What you need to do
Please retype the records below exactly as they appear, leaving out every picture.

Input records
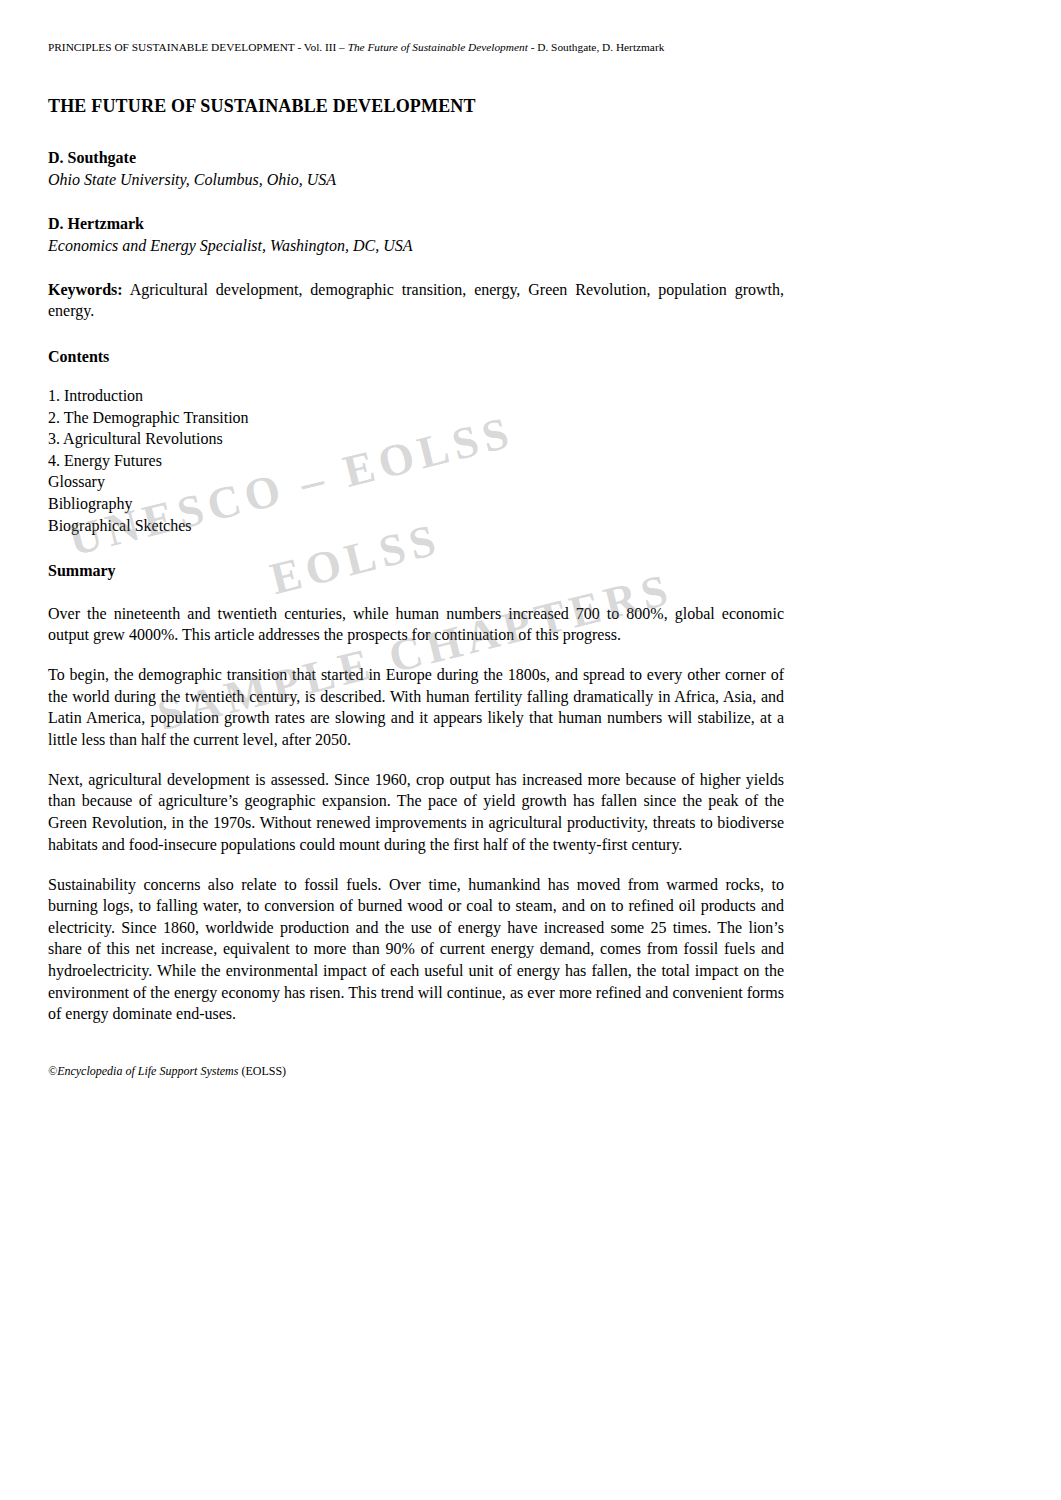PRINCIPLES OF SUSTAINABLE DEVELOPMENT - Vol. III – The Future of Sustainable Development - D. Southgate, D. Hertzmark
THE FUTURE OF SUSTAINABLE DEVELOPMENT
D. Southgate
Ohio State University, Columbus, Ohio, USA
D. Hertzmark
Economics and Energy Specialist, Washington, DC, USA
Keywords: Agricultural development, demographic transition, energy, Green Revolution, population growth, energy.
Contents
1. Introduction
2. The Demographic Transition
3. Agricultural Revolutions
4. Energy Futures
Glossary
Bibliography
Biographical Sketches
Summary
Over the nineteenth and twentieth centuries, while human numbers increased 700 to 800%, global economic output grew 4000%. This article addresses the prospects for continuation of this progress.
To begin, the demographic transition that started in Europe during the 1800s, and spread to every other corner of the world during the twentieth century, is described. With human fertility falling dramatically in Africa, Asia, and Latin America, population growth rates are slowing and it appears likely that human numbers will stabilize, at a little less than half the current level, after 2050.
Next, agricultural development is assessed. Since 1960, crop output has increased more because of higher yields than because of agriculture’s geographic expansion. The pace of yield growth has fallen since the peak of the Green Revolution, in the 1970s. Without renewed improvements in agricultural productivity, threats to biodiverse habitats and food-insecure populations could mount during the first half of the twenty-first century.
Sustainability concerns also relate to fossil fuels. Over time, humankind has moved from warmed rocks, to burning logs, to falling water, to conversion of burned wood or coal to steam, and on to refined oil products and electricity. Since 1860, worldwide production and the use of energy have increased some 25 times. The lion’s share of this net increase, equivalent to more than 90% of current energy demand, comes from fossil fuels and hydroelectricity. While the environmental impact of each useful unit of energy has fallen, the total impact on the environment of the energy economy has risen. This trend will continue, as ever more refined and convenient forms of energy dominate end-uses.
UNESCO – EOLSS
EOLSS
SAMPLE CHAPTERS
©Encyclopedia of Life Support Systems (EOLSS)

Output for this task
PRINCIPLES OF SUSTAINABLE DEVELOPMENT - Vol. III – The Future of Sustainable Development - D. Southgate, D. Hertzmark
THE FUTURE OF SUSTAINABLE DEVELOPMENT
D. Southgate
Ohio State University, Columbus, Ohio, USA
D. Hertzmark
Economics and Energy Specialist, Washington, DC, USA
Keywords: Agricultural development, demographic transition, energy, Green Revolution, population growth, energy.
Contents
1. Introduction
2. The Demographic Transition
3. Agricultural Revolutions
4. Energy Futures
Glossary
Bibliography
Biographical Sketches
Summary
Over the nineteenth and twentieth centuries, while human numbers increased 700 to 800%, global economic output grew 4000%. This article addresses the prospects for continuation of this progress.
To begin, the demographic transition that started in Europe during the 1800s, and spread to every other corner of the world during the twentieth century, is described. With human fertility falling dramatically in Africa, Asia, and Latin America, population growth rates are slowing and it appears likely that human numbers will stabilize, at a little less than half the current level, after 2050.
Next, agricultural development is assessed. Since 1960, crop output has increased more because of higher yields than because of agriculture’s geographic expansion. The pace of yield growth has fallen since the peak of the Green Revolution, in the 1970s. Without renewed improvements in agricultural productivity, threats to biodiverse habitats and food-insecure populations could mount during the first half of the twenty-first century.
Sustainability concerns also relate to fossil fuels. Over time, humankind has moved from warmed rocks, to burning logs, to falling water, to conversion of burned wood or coal to steam, and on to refined oil products and electricity. Since 1860, worldwide production and the use of energy have increased some 25 times. The lion’s share of this net increase, equivalent to more than 90% of current energy demand, comes from fossil fuels and hydroelectricity. While the environmental impact of each useful unit of energy has fallen, the total impact on the environment of the energy economy has risen. This trend will continue, as ever more refined and convenient forms of energy dominate end-uses.
UNESCO – EOLSS
EOLSS
SAMPLE CHAPTERS
©Encyclopedia of Life Support Systems (EOLSS)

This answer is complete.